I actually saw fewer bad tattoos than usual. One girl had pictures of two bluebirds on her lower back, flying south. Maybe they had a nest down there. The lower back is a very popular tattoo destination- a girl had one that said “dance,” her way of furthering the arts (she furthered the arts farther down than usual). I guess the idea is to put your message right near your ass, where people are looking anyway, in order to get the most saturation. How long before girls start selling corporate sponsorships?

At one section of the sand people were surfcasting, and I have to tell you the difference between surfcasting and doing nothing at all is not much. I resisted the urge to tell them that if they want to liven things up try broadcasting.
I overheard one guy say, “Dude those waves are SICK!” I thought the surf seemed well-behaved, and I can’t imagine what that wave must have done to that guy other than pull his shorts down.

There was a sign that said, “SWIM BETWEEN GREEN FLAGS ONLY.” Between the green flags was nothing but sand, so unless I’m a complete idiot that sign was totally unnecessary.

I heard a lot of parents yelling at their kids- don’t stick your finger in there, don’t put such-and-such up your nose, don’t get sand all over this or that. The kids were generally allowed to play whist or read the Times, and not much else.
Many girls had gone out of their way to find suits that showed the maximum amount of skin legally allowed at the beach, and then spent most of their time stretching the material to cover the exposed skin.

It got late and I was getting cold- thank god I brought a turtleneck sweater and my slippers. I hadn’t seen Snookie or The Situation, so I figured I might try the local drinking establishments. At Bar Anticipation the band was good, although they played the exact same 28 songs that every other band plays, and someday I will write a separate blog on that sore subject. Luckily I was entertained by a great tennis match on ESPN2. And by great, I mean the two hottest tennis chicks in the world, both over 5’10”, and since they are both Russian neither one speaks a word of English- there is nothing sexier than a girl you have no way to communicate with.

There was one gal there more or less my age, and I considered talking to her, but as I ran the dialogue ahead in my mind I realized how difficult it is to have a normal conversation with me without years of experience. Then I noticed that her looks were striking, and for safety’s sake I got the hell out of there.

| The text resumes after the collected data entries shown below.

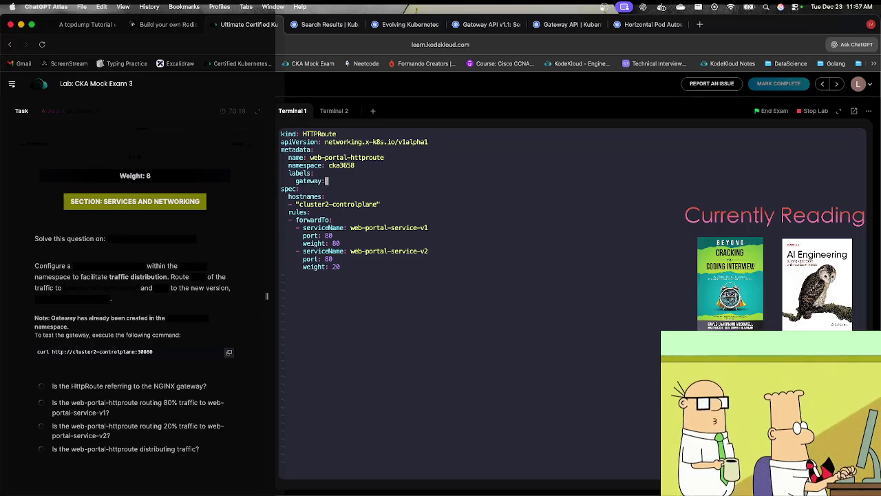
{"action": "key", "text": "Escape"}
{"action": "type", "text": ":wq"}
{"action": "key", "text": "Return"}
{"action": "key", "text": "Up"}
{"action": "key", "text": "Up"}
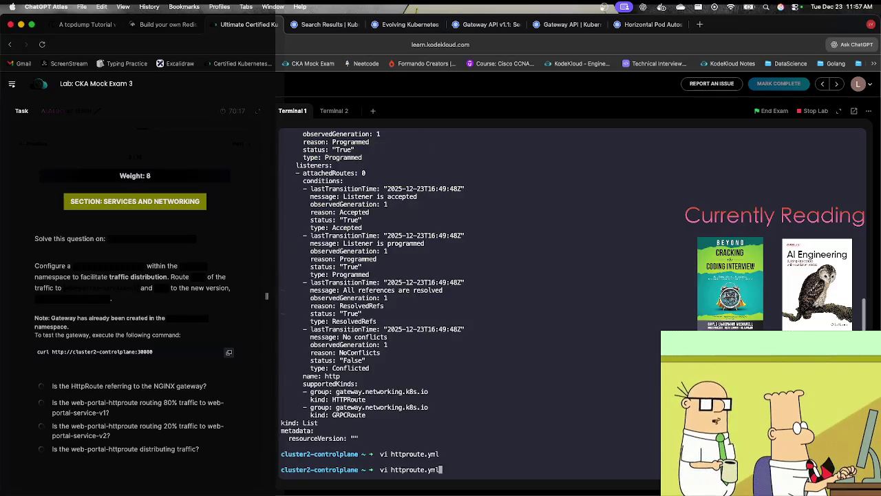
Recheck the Gateway YAML to confirm its name and namespace are both nginx-gateway.
{"action": "key", "text": "Return"}
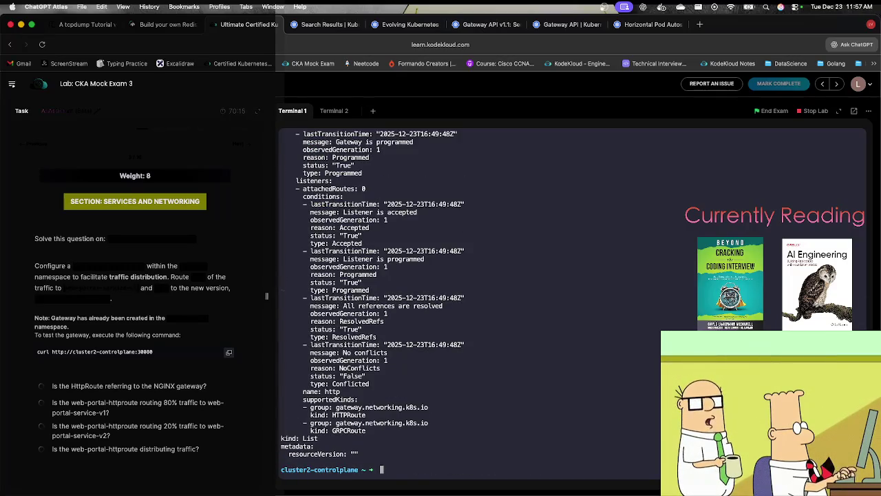
{"action": "scroll", "coordinate": [331, 260], "scroll_direction": "up", "scroll_amount": 10}
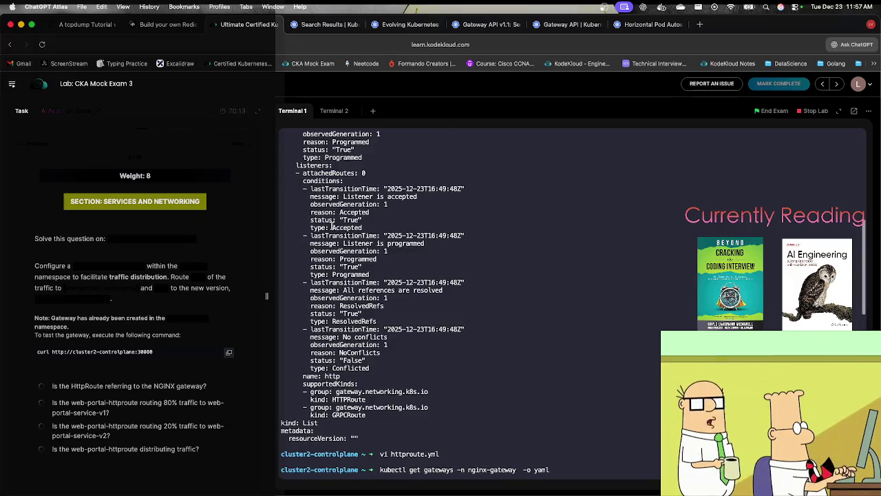
{"action": "scroll", "coordinate": [332, 228], "scroll_direction": "up", "scroll_amount": 10}
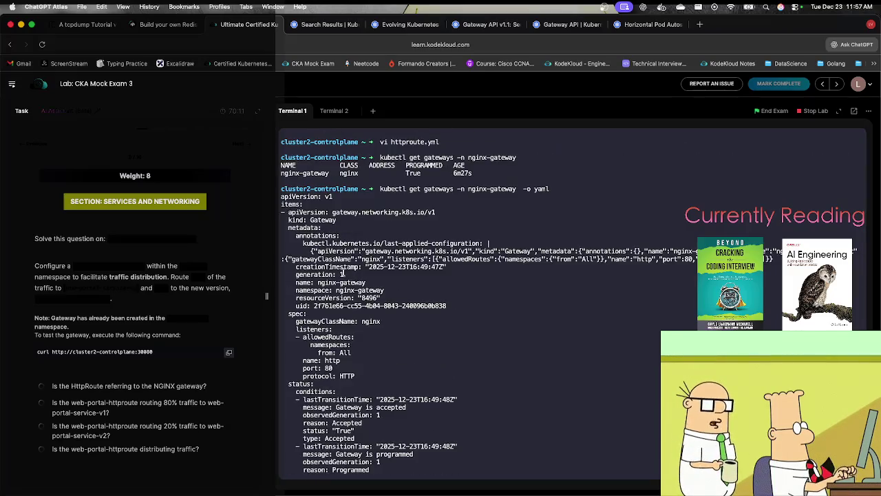
{"action": "left_click_drag", "start_coordinate": [370, 282], "coordinate": [321, 283]}
{"action": "left_click", "coordinate": [385, 291]}
{"action": "left_click_drag", "start_coordinate": [383, 291], "coordinate": [318, 282]}
{"action": "key", "text": "super+c"}
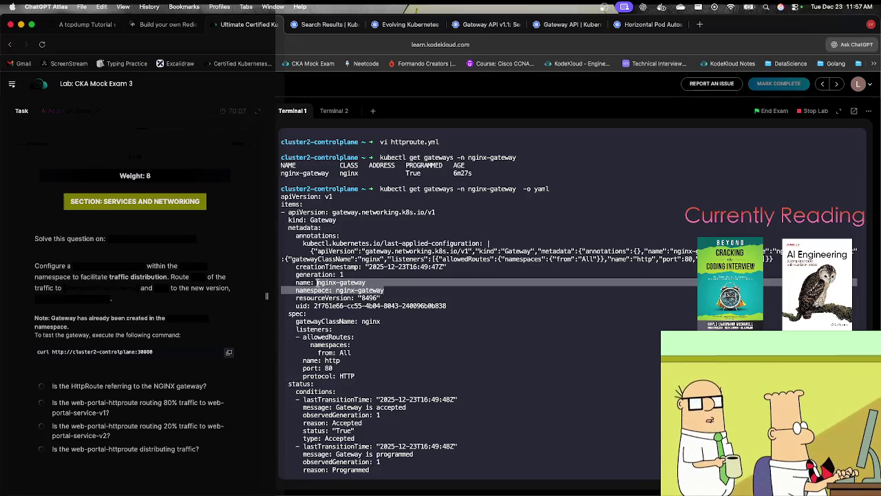
{"action": "left_click", "coordinate": [343, 298]}
Reopen httproute.yml in vim from shell history.
{"action": "key", "text": "Up"}
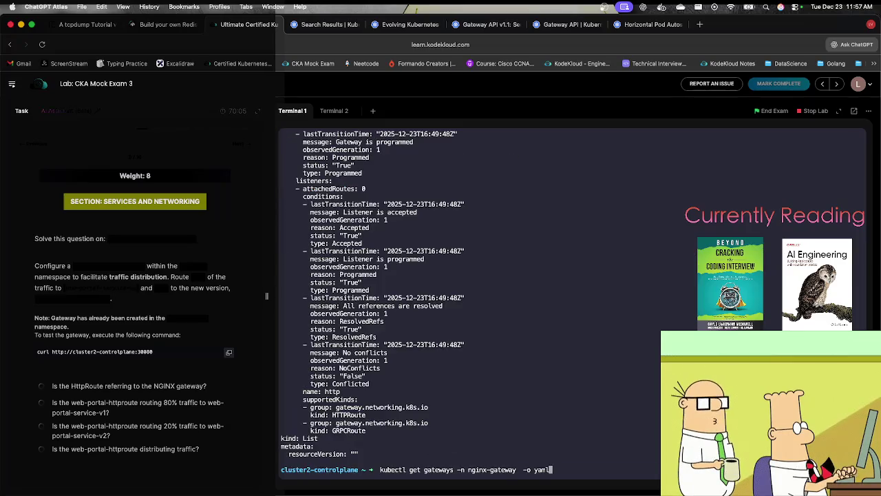
{"action": "key", "text": "Up"}
{"action": "key", "text": "Return"}
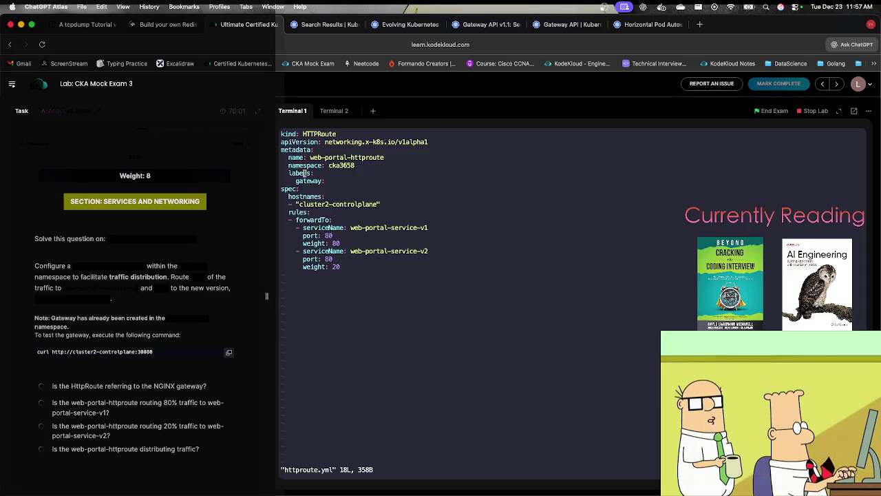
Fill in labels gateway: nginx-gateway and namespace: nginx-gateway, save httproute.yml, then bring up ChatGPT.
{"action": "key", "text": "$"}
{"action": "key", "text": "Return"}
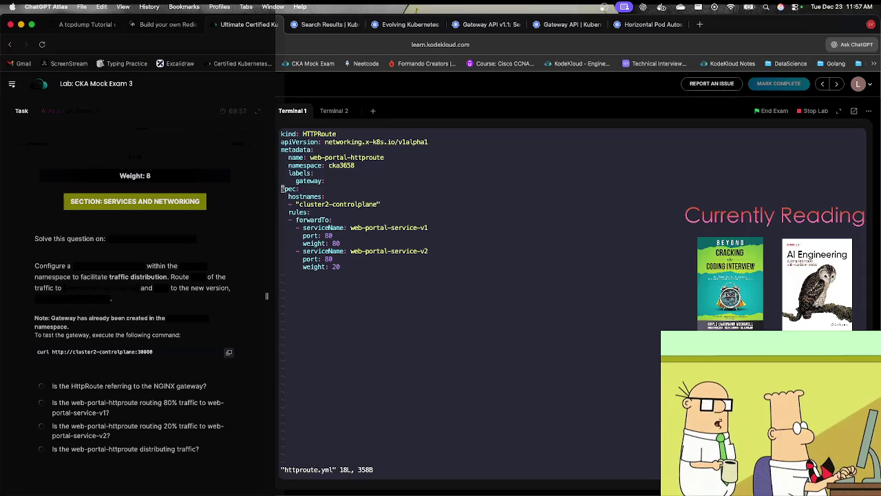
{"action": "left_click", "coordinate": [308, 181]}
{"action": "type", "text": "$"}
{"action": "type", "text": "a"}
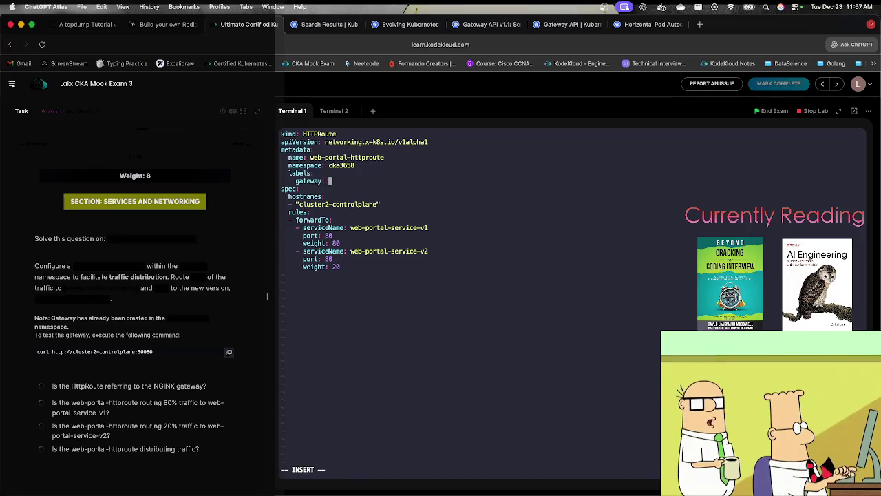
{"action": "key", "text": "super+v"}
{"action": "key", "text": "Escape"}
{"action": "type", "text": ":w"}
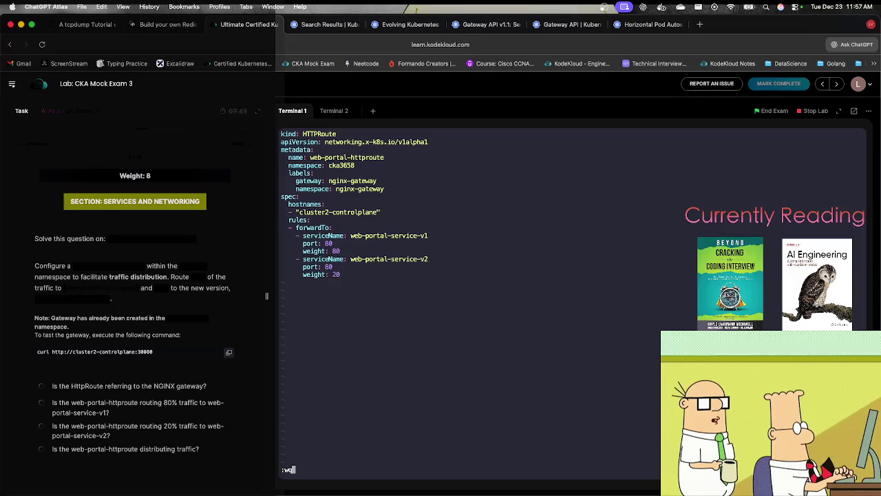
{"action": "key", "text": "Return"}
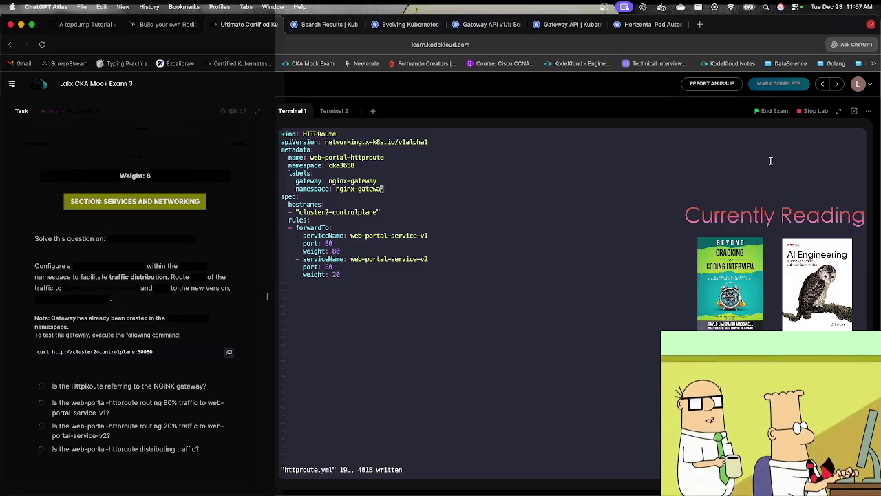
{"action": "left_click", "coordinate": [845, 46]}
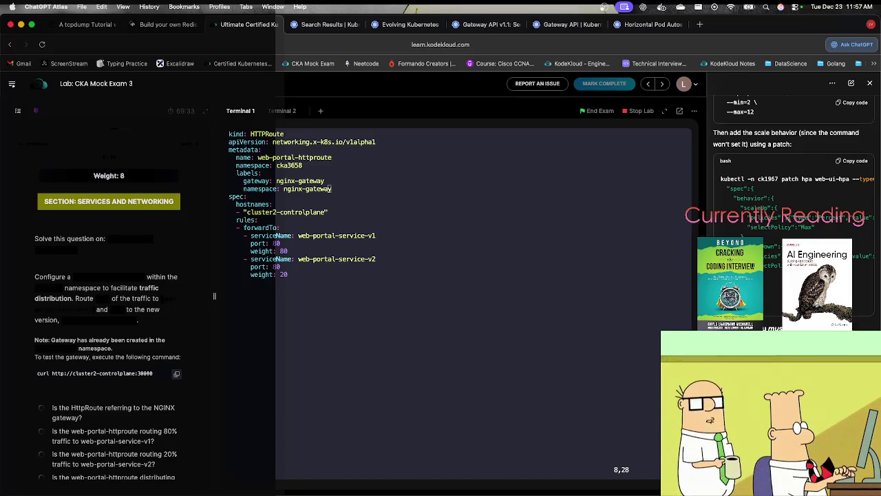
Ask ChatGPT whether the YAML solves the task and read its parentRefs advice.
{"action": "key", "text": "Return"}
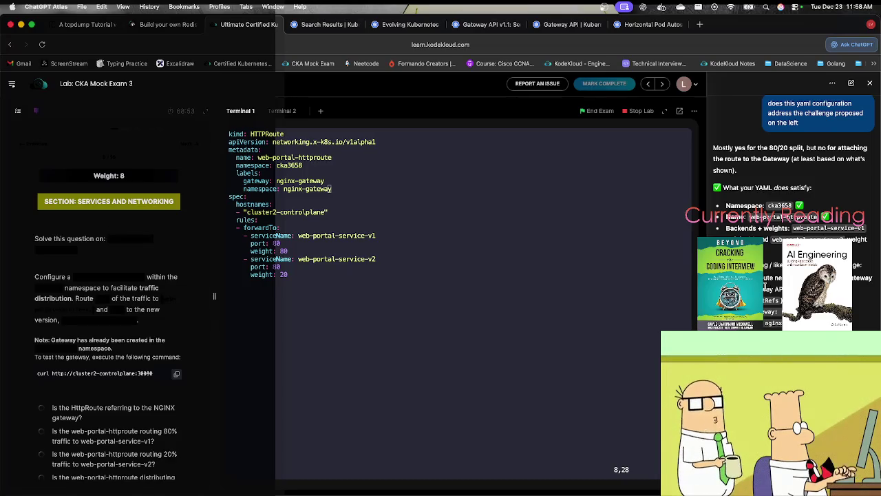
{"action": "scroll", "coordinate": [765, 296], "scroll_direction": "down", "scroll_amount": 2}
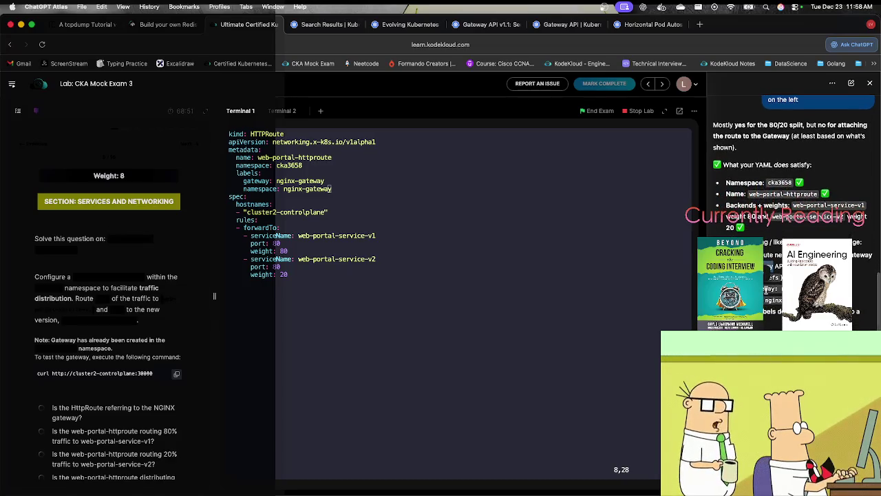
{"action": "scroll", "coordinate": [765, 294], "scroll_direction": "down", "scroll_amount": 3}
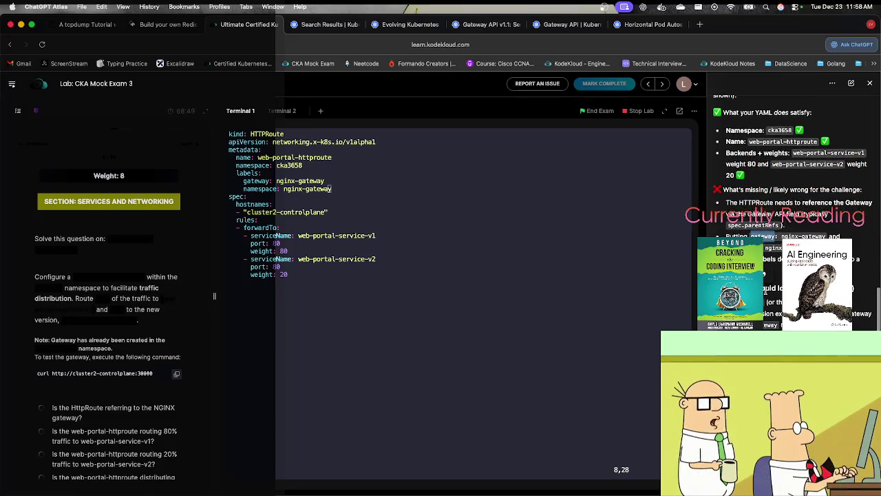
{"action": "scroll", "coordinate": [766, 295], "scroll_direction": "down", "scroll_amount": 3}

Sunday it was time to go home. Usually, using reverse psychology, I plan my exit to hit the most amount of traffic possible. Normally I would theorize that most idiots will leave in the afternoon to squeeze every ounce of vacation possible. The dullwits that leave at night don’t worry me. The morning schmucks will have already left, so I usually leave late morning to avoid the rush. But since it was raining, I had to switch things up 180 degrees. I figured that the evening dickheads will think that everyone has left, and leave early. The afternoon morons will jump the gun and leave in the morning. Knowing that the morning knuckleheads will wait until the afternoon to let the evening asswipes cycle through, I left in the late morning. I still got slammed with traffic, but at least I avoided the morning ass-faces and the numbskulls that leave at night.

The one place I didn’t look for Snookie is the one place I should have looked first: she was detained in the Seaside Heights municipal jail in a town right next door.

Incidentally, while I was relaxing at the beach, the legislature of Bridgewater Township in New Jersey was hard at work. They passed a new ordinance that made relieving oneself in public a misdemeanor crime. It seems to me there are several different ways that one could be considered to relieve oneself. I guess you could try all of them in front of the police station, see which one you get arrested for and rule the others out; that’s probably what Snookie did. I’m not sure if you’re actually relieving yourself if someone else holds it for you, but it’s something to think about while you’re waiting for arraignment.